Operable gastrointestinal cancers continue to pose significant challenges. Radical resections are rarely curative, and chemotherapy is able to reduce tumor recurrence for only a small percentage of patients. Despite the obvious advantages of extirpation of the identifiable tumor(s), the inflammatory milieu that accompanies surgery and the obligate time off cytotoxic agents allows for activation of remote quiescent disseminated tumor cells, leading to metastatic recurrence. We are conducting a study to determine the safety and efficacy of immediate peri-operative MVT-5873, a cytotoxic monoclonal antibody targeting carbohydrate antigen 19-9 (CA 19-9), in patients undergoing resections pancreatic cancer, cholangiocarcinoma or metastatic colorectal cancer to the liver. Eligible patients will receive a single dose of MVT-5873 three days before resection and four post-operative infusions, before beginning standard adjuvant regimens. MVT-5873 is a human IgG1 antibody isolated from a patient following immunization with a sLea-KLH vaccine.
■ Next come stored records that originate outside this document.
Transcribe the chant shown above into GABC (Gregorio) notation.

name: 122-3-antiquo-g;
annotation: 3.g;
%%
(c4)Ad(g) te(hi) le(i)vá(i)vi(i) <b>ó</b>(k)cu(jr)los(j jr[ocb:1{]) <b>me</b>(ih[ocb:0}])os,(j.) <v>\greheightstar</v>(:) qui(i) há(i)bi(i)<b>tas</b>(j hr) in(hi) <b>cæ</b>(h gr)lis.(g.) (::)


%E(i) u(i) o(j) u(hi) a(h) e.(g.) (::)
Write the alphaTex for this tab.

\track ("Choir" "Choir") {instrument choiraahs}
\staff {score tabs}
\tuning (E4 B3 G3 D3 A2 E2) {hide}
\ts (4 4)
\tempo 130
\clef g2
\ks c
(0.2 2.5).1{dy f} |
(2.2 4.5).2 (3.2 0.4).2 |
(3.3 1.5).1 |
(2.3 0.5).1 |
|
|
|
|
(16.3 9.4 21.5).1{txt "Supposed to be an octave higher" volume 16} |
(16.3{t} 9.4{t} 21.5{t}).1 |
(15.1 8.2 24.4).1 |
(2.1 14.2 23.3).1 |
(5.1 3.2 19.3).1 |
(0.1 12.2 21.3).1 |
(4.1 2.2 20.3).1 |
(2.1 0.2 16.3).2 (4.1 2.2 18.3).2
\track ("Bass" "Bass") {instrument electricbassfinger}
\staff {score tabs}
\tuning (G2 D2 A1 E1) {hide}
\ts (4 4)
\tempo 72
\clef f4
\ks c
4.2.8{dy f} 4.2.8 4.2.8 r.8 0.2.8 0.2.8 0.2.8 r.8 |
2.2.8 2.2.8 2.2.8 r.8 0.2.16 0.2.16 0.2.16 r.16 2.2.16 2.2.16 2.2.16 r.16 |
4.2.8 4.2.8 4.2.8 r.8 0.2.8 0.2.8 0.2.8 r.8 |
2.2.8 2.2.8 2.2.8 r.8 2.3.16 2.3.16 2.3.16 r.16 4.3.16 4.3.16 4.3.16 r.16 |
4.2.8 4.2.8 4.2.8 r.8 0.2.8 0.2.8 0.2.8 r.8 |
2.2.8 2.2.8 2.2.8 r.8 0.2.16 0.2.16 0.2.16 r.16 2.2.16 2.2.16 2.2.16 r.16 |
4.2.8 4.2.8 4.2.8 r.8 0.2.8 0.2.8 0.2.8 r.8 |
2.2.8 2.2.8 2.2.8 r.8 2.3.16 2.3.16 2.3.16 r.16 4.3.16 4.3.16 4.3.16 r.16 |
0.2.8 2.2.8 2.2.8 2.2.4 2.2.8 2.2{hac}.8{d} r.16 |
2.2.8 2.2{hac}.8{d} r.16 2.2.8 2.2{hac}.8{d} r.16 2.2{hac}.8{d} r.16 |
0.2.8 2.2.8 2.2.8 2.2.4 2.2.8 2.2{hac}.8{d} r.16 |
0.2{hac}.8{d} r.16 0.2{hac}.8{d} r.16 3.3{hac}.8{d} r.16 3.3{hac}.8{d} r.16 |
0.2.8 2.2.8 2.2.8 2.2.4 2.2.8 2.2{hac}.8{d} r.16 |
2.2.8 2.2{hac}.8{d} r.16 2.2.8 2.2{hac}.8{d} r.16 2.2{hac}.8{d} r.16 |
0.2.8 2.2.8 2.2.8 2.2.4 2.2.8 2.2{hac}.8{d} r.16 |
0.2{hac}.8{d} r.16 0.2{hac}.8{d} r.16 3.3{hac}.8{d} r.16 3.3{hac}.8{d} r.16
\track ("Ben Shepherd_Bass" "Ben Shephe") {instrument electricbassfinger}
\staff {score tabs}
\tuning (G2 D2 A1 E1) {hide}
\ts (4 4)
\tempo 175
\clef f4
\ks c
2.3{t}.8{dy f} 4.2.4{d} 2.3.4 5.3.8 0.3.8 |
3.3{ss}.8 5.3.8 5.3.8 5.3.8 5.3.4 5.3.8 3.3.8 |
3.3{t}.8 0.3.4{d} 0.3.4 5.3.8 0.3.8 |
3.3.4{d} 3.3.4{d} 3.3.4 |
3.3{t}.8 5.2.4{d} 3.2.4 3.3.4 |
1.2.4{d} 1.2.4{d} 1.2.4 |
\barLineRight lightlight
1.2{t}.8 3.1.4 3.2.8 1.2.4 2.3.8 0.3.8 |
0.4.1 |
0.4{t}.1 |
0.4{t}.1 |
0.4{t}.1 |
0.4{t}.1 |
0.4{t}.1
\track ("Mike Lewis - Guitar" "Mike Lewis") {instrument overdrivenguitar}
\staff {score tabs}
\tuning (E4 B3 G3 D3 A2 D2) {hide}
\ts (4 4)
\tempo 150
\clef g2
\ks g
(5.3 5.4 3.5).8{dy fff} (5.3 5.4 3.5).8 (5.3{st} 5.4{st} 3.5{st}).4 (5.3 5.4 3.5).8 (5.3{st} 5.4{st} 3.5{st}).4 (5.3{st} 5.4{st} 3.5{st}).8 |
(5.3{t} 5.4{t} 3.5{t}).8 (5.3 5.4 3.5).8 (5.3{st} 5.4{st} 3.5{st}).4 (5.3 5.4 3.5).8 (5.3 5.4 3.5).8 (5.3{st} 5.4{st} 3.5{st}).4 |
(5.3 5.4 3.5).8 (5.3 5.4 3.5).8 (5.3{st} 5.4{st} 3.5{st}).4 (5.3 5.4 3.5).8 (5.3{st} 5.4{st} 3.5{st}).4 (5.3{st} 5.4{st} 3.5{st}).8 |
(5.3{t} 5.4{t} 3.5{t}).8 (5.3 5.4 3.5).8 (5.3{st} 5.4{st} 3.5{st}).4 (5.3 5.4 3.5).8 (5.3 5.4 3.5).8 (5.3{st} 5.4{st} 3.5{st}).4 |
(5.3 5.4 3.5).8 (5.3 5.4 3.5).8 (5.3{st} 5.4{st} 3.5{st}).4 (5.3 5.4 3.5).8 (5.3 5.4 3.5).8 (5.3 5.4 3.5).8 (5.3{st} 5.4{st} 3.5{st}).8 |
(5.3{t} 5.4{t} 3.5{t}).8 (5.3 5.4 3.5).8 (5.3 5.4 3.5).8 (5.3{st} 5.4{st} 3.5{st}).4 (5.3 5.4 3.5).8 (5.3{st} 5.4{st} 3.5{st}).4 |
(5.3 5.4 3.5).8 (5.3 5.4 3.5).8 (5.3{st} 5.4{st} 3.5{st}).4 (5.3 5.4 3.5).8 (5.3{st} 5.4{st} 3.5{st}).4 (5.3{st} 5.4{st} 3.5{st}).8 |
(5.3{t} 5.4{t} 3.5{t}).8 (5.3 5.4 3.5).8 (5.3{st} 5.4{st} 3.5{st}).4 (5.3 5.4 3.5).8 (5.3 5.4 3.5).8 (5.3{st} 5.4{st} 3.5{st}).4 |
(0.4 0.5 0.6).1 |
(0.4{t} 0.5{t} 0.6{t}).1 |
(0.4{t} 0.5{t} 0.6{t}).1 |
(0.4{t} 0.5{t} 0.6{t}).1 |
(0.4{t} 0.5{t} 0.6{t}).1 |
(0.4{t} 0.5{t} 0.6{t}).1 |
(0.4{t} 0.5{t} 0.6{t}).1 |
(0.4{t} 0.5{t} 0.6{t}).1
MVT-5873 demonstrated cell surface binding in sLea positive human tumor lines and has been shown to be potent in complement-dependent cytotoxicity assays and antibody-dependent cell mediated cytotoxicity assays. In patients with metastatic CA 19-9 producing pancreatic adenocarcinoma, MVT-5873 treatment has been shown to decrease serum CA 19-9 levels and prevent tumor progression. The use of perioperative MVT-5873 has the potential to reduce recurrence rates and prolong survival after resection. This trial may open the door for investigation of additional and/or synergistic agents in the immediate peri-operative period and usher in a new paradigm in the management of surgically treated cancers.
Trial registration: https://clinicaltrials.gov/ct2/show/NCT03801915?term=MVT&rank=3.
Keywords: adjuvant therapy; carbohydrate antigen 19-9 (CA 19-9); cholangiocarcinoma; liver metastasis; pancreatic cancer.